Segment Start: MATERIAL PROVIDED
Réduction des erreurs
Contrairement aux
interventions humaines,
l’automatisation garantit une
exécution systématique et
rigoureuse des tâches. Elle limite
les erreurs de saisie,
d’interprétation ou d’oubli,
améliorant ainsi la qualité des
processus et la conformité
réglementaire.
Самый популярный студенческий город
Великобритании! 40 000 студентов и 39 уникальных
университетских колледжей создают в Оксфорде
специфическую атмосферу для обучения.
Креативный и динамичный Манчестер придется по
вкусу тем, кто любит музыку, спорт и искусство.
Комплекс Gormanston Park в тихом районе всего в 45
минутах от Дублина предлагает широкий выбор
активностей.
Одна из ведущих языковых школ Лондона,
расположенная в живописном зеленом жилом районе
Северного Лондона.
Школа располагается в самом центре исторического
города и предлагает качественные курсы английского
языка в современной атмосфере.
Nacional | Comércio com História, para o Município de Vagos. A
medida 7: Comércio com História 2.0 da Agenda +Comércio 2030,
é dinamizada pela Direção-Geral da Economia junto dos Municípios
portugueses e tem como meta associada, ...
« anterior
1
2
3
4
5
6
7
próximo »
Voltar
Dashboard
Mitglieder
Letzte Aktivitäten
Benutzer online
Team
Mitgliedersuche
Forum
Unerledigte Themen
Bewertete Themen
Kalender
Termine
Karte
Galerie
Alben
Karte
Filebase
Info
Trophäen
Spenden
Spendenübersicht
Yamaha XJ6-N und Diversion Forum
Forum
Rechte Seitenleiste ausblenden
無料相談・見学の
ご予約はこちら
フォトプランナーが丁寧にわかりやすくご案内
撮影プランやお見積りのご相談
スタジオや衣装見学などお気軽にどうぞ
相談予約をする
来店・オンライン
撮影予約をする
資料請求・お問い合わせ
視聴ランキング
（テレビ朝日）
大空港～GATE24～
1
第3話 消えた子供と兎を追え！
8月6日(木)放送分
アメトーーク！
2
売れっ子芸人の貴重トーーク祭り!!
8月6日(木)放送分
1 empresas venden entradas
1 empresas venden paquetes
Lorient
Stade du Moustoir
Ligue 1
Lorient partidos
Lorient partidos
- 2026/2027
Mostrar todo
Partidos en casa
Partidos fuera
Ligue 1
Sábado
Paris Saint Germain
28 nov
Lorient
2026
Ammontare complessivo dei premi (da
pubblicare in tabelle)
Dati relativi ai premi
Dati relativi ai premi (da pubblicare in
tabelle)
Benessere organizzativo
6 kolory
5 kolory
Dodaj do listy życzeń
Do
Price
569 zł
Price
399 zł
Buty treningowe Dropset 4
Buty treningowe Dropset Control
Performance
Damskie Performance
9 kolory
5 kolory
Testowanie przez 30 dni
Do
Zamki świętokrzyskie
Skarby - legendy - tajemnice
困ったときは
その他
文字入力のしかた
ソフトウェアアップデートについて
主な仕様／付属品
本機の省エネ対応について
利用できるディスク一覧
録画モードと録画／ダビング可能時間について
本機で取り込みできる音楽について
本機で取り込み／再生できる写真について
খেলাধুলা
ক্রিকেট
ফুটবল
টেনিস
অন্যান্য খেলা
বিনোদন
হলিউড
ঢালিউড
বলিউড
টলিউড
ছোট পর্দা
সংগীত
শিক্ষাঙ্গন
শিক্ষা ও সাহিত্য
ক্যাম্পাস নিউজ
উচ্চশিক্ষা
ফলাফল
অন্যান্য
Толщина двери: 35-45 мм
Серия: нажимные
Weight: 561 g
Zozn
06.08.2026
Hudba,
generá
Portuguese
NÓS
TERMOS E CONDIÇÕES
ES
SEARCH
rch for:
Segment End: MATERIAL PROVIDED
**WHAT TO PRODUCE**: Pick out each line that contains the word "Comércio" and copy those lines.

**RESPONSE TO THIS TASK**:
Nacional | Comércio com História, para o Município de Vagos. A
medida 7: Comércio com História 2.0 da Agenda +Comércio 2030,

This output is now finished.